* **Exercise aim**
Each line below must be transcribed exactly, and no picture may appear in the transcription.

(Records excerpted from a collection)
+ + + +
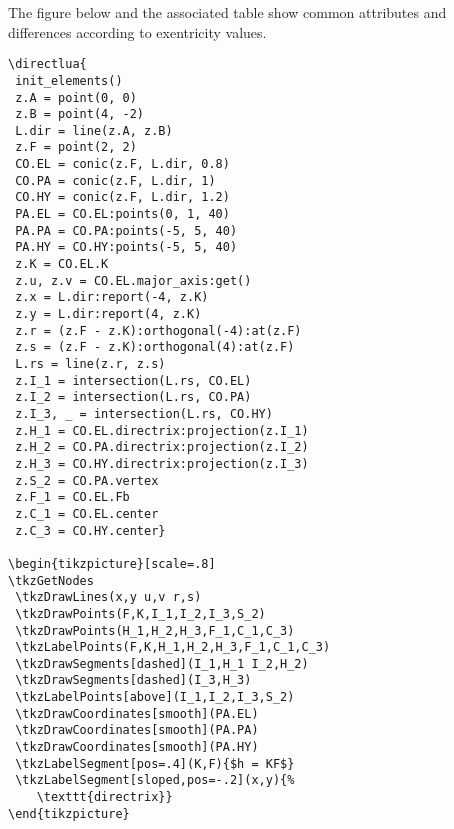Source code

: The figure below and the associated table show common attributes and differences according to exentricity values.


\begin{verbatim}
\directlua{
 init_elements()
 z.A = point(0, 0)
 z.B = point(4, -2)
 L.dir = line(z.A, z.B)
 z.F = point(2, 2)
 CO.EL = conic(z.F, L.dir, 0.8)
 CO.PA = conic(z.F, L.dir, 1)
 CO.HY = conic(z.F, L.dir, 1.2)
 PA.EL = CO.EL:points(0, 1, 40)
 PA.PA = CO.PA:points(-5, 5, 40)
 PA.HY = CO.HY:points(-5, 5, 40)
 z.K = CO.EL.K
 z.u, z.v = CO.EL.major_axis:get()
 z.x = L.dir:report(-4, z.K)
 z.y = L.dir:report(4, z.K)
 z.r = (z.F - z.K):orthogonal(-4):at(z.F)
 z.s = (z.F - z.K):orthogonal(4):at(z.F)
 L.rs = line(z.r, z.s)
 z.I_1 = intersection(L.rs, CO.EL)
 z.I_2 = intersection(L.rs, CO.PA)
 z.I_3, _ = intersection(L.rs, CO.HY)
 z.H_1 = CO.EL.directrix:projection(z.I_1)
 z.H_2 = CO.PA.directrix:projection(z.I_2)
 z.H_3 = CO.HY.directrix:projection(z.I_3)
 z.S_2 = CO.PA.vertex
 z.F_1 = CO.EL.Fb
 z.C_1 = CO.EL.center
 z.C_3 = CO.HY.center}

\begin{tikzpicture}[scale=.8]
\tkzGetNodes
 \tkzDrawLines(x,y u,v r,s)
 \tkzDrawPoints(F,K,I_1,I_2,I_3,S_2)
 \tkzDrawPoints(H_1,H_2,H_3,F_1,C_1,C_3)
 \tkzLabelPoints(F,K,H_1,H_2,H_3,F_1,C_1,C_3)
 \tkzDrawSegments[dashed](I_1,H_1 I_2,H_2)
 \tkzDrawSegments[dashed](I_3,H_3)
 \tkzLabelPoints[above](I_1,I_2,I_3,S_2)
 \tkzDrawCoordinates[smooth](PA.EL)
 \tkzDrawCoordinates[smooth](PA.PA)
 \tkzDrawCoordinates[smooth](PA.HY)
 \tkzLabelSegment[pos=.4](K,F){$h = KF$}
 \tkzLabelSegment[sloped,pos=-.2](x,y){%
    \texttt{directrix}}
\end{tikzpicture}
\end{verbatim}



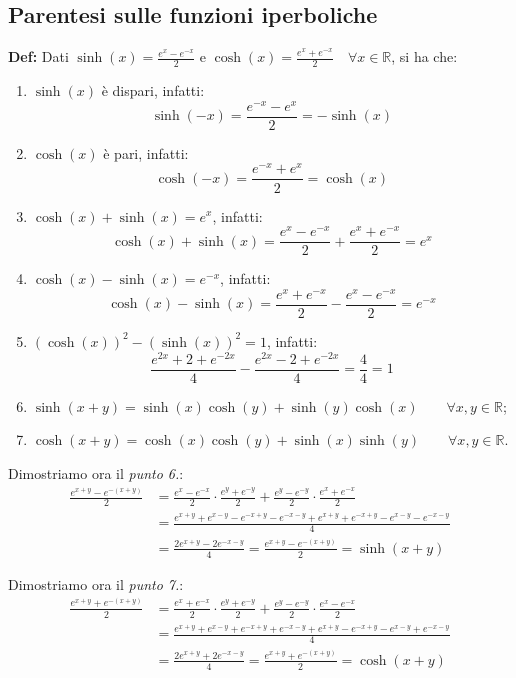 \documentclass{article}
\begin{document}
\subsection{Parentesi sulle funzioni iperboliche}
\textbf{Def:} Dati $\sinh(x) = \frac{e^x - e^{-x}}{2}$ e $\cosh(x) = \frac{e^x + e^{-x}}{2} \quad \forall x \in \mathbb{R}$, si ha che:
\begin{enumerate}
    \item $\sinh(x)$ è dispari, infatti: $$\sinh(-x) = \frac{e^{-x} - e^x}{2} = -\sinh(x)$$
    \item $\cosh(x)$ è pari, infatti: $$\cosh(-x) = \frac{e^{-x} + e^x}{2} = \cosh(x)$$
    \item $\cosh(x) + \sinh(x) = e^x$, infatti: $$\cosh(x) + \sinh(x) = \frac{e^x - e^{-x}}{2} + \frac{e^x + e^{-x}}{2} = e^x$$
    \item $\cosh(x) - \sinh(x) = e^{-x}$, infatti: $$\cosh(x) - \sinh(x) = \frac{e^x + e^{-x}}{2} - \frac{e^x - e^{-x}}{2} = e^{-x}$$ 
    \item $(\cosh(x))^2 - (\sinh(x))^2 = 1$, infatti: $$\frac{e^{2x} + 2 + e^{-2x}}{4} - \frac{e^{2x} - 2 + e^{-2x}}{4} = \frac{4}{4} = 1$$
    \item $\sinh(x + y) = \sinh(x)\cosh(y) + \sinh(y)\cosh(x) \qquad \forall x, y \in \mathbb{R}$;
    \item $\cosh(x + y) = \cosh(x)\cosh(y) + \sinh(x)\sinh(y) \qquad \forall x, y \in \mathbb{R}$.
\end{enumerate}

\noindent Dimostriamo ora il \textit{punto 6.}:
\begin{align*}
    \frac{e^{x + y} - e^{-(x + y)}}{2} &= \frac{e^x - e^{-x}}{2} \cdot \frac{e^y + e^{-y}}{2} + \frac{e^y - e^{-y}}{2} \cdot \frac{e^x + e^{-x}}{2} \\ 
    &= \frac{e^{x + y} + e^{x - y} - e^{-x + y} - e^{-x - y} + e^{x + y} + e^{-x + y} - e^{x - y} - e^{- x - y}}{4} \\
    &= \frac{2e^{x + y} - 2e^{-x - y}}{4} = \frac{e^{x + y} - e^{- (x + y)}}{2} = \sinh(x + y)
\end{align*}

\noindent Dimostriamo ora il \textit{punto 7.}:
\begin{align*}
    \frac{e^{x + y} + e^{- (x + y)}}{2} &= \frac{e^x + e^{-x}}{2} \cdot \frac{e^y + e^{-y}}{2} + \frac{e^y - e^{-y}}{2} \cdot \frac{e^x - e^{-x}}{2} \\
    &= \frac{e^{x + y} + e^{x - y} + e^{-x + y} + e^{-x - y} + e^{x + y} - e^{-x + y} - e^{x - y} + e^{- x - y}}{4} \\
    &= \frac{2e^{x + y} + 2e^{- x - y}}{4} = \frac{e^{x + y} + e^{- (x + y)}}{2} = \cosh(x + y)
\end{align*}
\end{document}
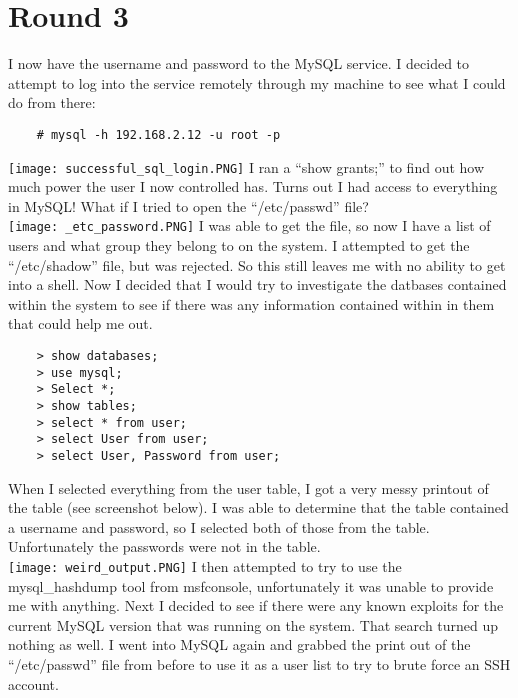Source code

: \documentclass[12pt]{report}
\begin{document}
\section{Round 3}
I now have the username and password to the MySQL service. I decided to attempt to log into the service remotely through my machine to see what I could do from there:
	\begin{verbatim}
	# mysql -h 192.168.2.12 -u root -p
	\end{verbatim}
\texttt{[image: successful\_sql\_login.PNG]}
\newline
I ran a ``show grants;'' to find out how much power the user I now controlled has. Turns out I had access to everything in MySQL! What if I tried to open the ``/etc/passwd'' file?\\
\texttt{[image: \_etc\_password.PNG]}
\newline
I was able to get the file, so now I have a list of users and what group they belong to on the system. I attempted to get the ``/etc/shadow'' file, but was rejected. So this still leaves me with no ability to get into a shell. Now I decided that I would try to investigate the datbases contained within the system to see if there was any information contained within in them that could help me out.
	\begin{verbatim}
	> show databases;
	> use mysql; 
	> Select *;
	> show tables;
	> select * from user;
	> select User from user;
	> select User, Password from user;
	\end{verbatim}
When I selected everything from the user table, I got a very messy printout of the table (see screenshot below). I was able to determine that the table contained a username and password, so I selected both of those from the table. Unfortunately the passwords were not in the table.\\
\texttt{[image: weird\_output.PNG]}
\newline
I then attempted to try to use the mysql\_hashdump tool from msfconsole, unfortunately it was unable to provide me with anything. Next I decided to see if there were any known exploits for the current MySQL version that was running on the system. That search turned up nothing as well. I went into MySQL again and grabbed the print out of the ``/etc/passwd'' file from before to use it as a user list to try to brute force an SSH account.
\newline
\end{document}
+ + + +
* **Exercise result**
Source code

: The figure below and the associated table show common attributes and differences according to exentricity values.


\begin{verbatim}
\directlua{
 init_elements()
 z.A = point(0, 0)
 z.B = point(4, -2)
 L.dir = line(z.A, z.B)
 z.F = point(2, 2)
 CO.EL = conic(z.F, L.dir, 0.8)
 CO.PA = conic(z.F, L.dir, 1)
 CO.HY = conic(z.F, L.dir, 1.2)
 PA.EL = CO.EL:points(0, 1, 40)
 PA.PA = CO.PA:points(-5, 5, 40)
 PA.HY = CO.HY:points(-5, 5, 40)
 z.K = CO.EL.K
 z.u, z.v = CO.EL.major_axis:get()
 z.x = L.dir:report(-4, z.K)
 z.y = L.dir:report(4, z.K)
 z.r = (z.F - z.K):orthogonal(-4):at(z.F)
 z.s = (z.F - z.K):orthogonal(4):at(z.F)
 L.rs = line(z.r, z.s)
 z.I_1 = intersection(L.rs, CO.EL)
 z.I_2 = intersection(L.rs, CO.PA)
 z.I_3, _ = intersection(L.rs, CO.HY)
 z.H_1 = CO.EL.directrix:projection(z.I_1)
 z.H_2 = CO.PA.directrix:projection(z.I_2)
 z.H_3 = CO.HY.directrix:projection(z.I_3)
 z.S_2 = CO.PA.vertex
 z.F_1 = CO.EL.Fb
 z.C_1 = CO.EL.center
 z.C_3 = CO.HY.center}

\begin{tikzpicture}[scale=.8]
\tkzGetNodes
 \tkzDrawLines(x,y u,v r,s)
 \tkzDrawPoints(F,K,I_1,I_2,I_3,S_2)
 \tkzDrawPoints(H_1,H_2,H_3,F_1,C_1,C_3)
 \tkzLabelPoints(F,K,H_1,H_2,H_3,F_1,C_1,C_3)
 \tkzDrawSegments[dashed](I_1,H_1 I_2,H_2)
 \tkzDrawSegments[dashed](I_3,H_3)
 \tkzLabelPoints[above](I_1,I_2,I_3,S_2)
 \tkzDrawCoordinates[smooth](PA.EL)
 \tkzDrawCoordinates[smooth](PA.PA)
 \tkzDrawCoordinates[smooth](PA.HY)
 \tkzLabelSegment[pos=.4](K,F){$h = KF$}
 \tkzLabelSegment[sloped,pos=-.2](x,y){%
    \texttt{directrix}}
\end{tikzpicture}
\end{verbatim}



 \documentclass{article}
\begin{document}
\subsection{Parentesi sulle funzioni iperboliche}
\textbf{Def:} Dati $\sinh(x) = \frac{e^x - e^{-x}}{2}$ e $\cosh(x) = \frac{e^x + e^{-x}}{2} \quad \forall x \in \mathbb{R}$, si ha che:
\begin{enumerate}
    \item $\sinh(x)$ è dispari, infatti: $$\sinh(-x) = \frac{e^{-x} - e^x}{2} = -\sinh(x)$$
    \item $\cosh(x)$ è pari, infatti: $$\cosh(-x) = \frac{e^{-x} + e^x}{2} = \cosh(x)$$
    \item $\cosh(x) + \sinh(x) = e^x$, infatti: $$\cosh(x) + \sinh(x) = \frac{e^x - e^{-x}}{2} + \frac{e^x + e^{-x}}{2} = e^x$$
    \item $\cosh(x) - \sinh(x) = e^{-x}$, infatti: $$\cosh(x) - \sinh(x) = \frac{e^x + e^{-x}}{2} - \frac{e^x - e^{-x}}{2} = e^{-x}$$ 
    \item $(\cosh(x))^2 - (\sinh(x))^2 = 1$, infatti: $$\frac{e^{2x} + 2 + e^{-2x}}{4} - \frac{e^{2x} - 2 + e^{-2x}}{4} = \frac{4}{4} = 1$$
    \item $\sinh(x + y) = \sinh(x)\cosh(y) + \sinh(y)\cosh(x) \qquad \forall x, y \in \mathbb{R}$;
    \item $\cosh(x + y) = \cosh(x)\cosh(y) + \sinh(x)\sinh(y) \qquad \forall x, y \in \mathbb{R}$.
\end{enumerate}

\noindent Dimostriamo ora il \textit{punto 6.}:
\begin{align*}
    \frac{e^{x + y} - e^{-(x + y)}}{2} &= \frac{e^x - e^{-x}}{2} \cdot \frac{e^y + e^{-y}}{2} + \frac{e^y - e^{-y}}{2} \cdot \frac{e^x + e^{-x}}{2} \\ 
    &= \frac{e^{x + y} + e^{x - y} - e^{-x + y} - e^{-x - y} + e^{x + y} + e^{-x + y} - e^{x - y} - e^{- x - y}}{4} \\
    &= \frac{2e^{x + y} - 2e^{-x - y}}{4} = \frac{e^{x + y} - e^{- (x + y)}}{2} = \sinh(x + y)
\end{align*}

\noindent Dimostriamo ora il \textit{punto 7.}:
\begin{align*}
    \frac{e^{x + y} + e^{- (x + y)}}{2} &= \frac{e^x + e^{-x}}{2} \cdot \frac{e^y + e^{-y}}{2} + \frac{e^y - e^{-y}}{2} \cdot \frac{e^x - e^{-x}}{2} \\
    &= \frac{e^{x + y} + e^{x - y} + e^{-x + y} + e^{-x - y} + e^{x + y} - e^{-x + y} - e^{x - y} + e^{- x - y}}{4} \\
    &= \frac{2e^{x + y} + 2e^{- x - y}}{4} = \frac{e^{x + y} + e^{- (x + y)}}{2} = \cosh(x + y)
\end{align*}
\end{document}
Source code

: \documentclass[12pt]{report}
\begin{document}
\section{Round 3}
I now have the username and password to the MySQL service. I decided to attempt to log into the service remotely through my machine to see what I could do from there:
	\begin{verbatim}
	# mysql -h 192.168.2.12 -u root -p
	\end{verbatim}
\texttt{[image: successful\_sql\_login.PNG]}
\newline
I ran a ``show grants;'' to find out how much power the user I now controlled has. Turns out I had access to everything in MySQL! What if I tried to open the ``/etc/passwd'' file?\\
\texttt{[image: \_etc\_password.PNG]}
\newline
I was able to get the file, so now I have a list of users and what group they belong to on the system. I attempted to get the ``/etc/shadow'' file, but was rejected. So this still leaves me with no ability to get into a shell. Now I decided that I would try to investigate the datbases contained within the system to see if there was any information contained within in them that could help me out.
	\begin{verbatim}
	> show databases;
	> use mysql; 
	> Select *;
	> show tables;
	> select * from user;
	> select User from user;
	> select User, Password from user;
	\end{verbatim}
When I selected everything from the user table, I got a very messy printout of the table (see screenshot below). I was able to determine that the table contained a username and password, so I selected both of those from the table. Unfortunately the passwords were not in the table.\\
\texttt{[image: weird\_output.PNG]}
\newline
I then attempted to try to use the mysql\_hashdump tool from msfconsole, unfortunately it was unable to provide me with anything. Next I decided to see if there were any known exploits for the current MySQL version that was running on the system. That search turned up nothing as well. I went into MySQL again and grabbed the print out of the ``/etc/passwd'' file from before to use it as a user list to try to brute force an SSH account.
\newline
\end{document}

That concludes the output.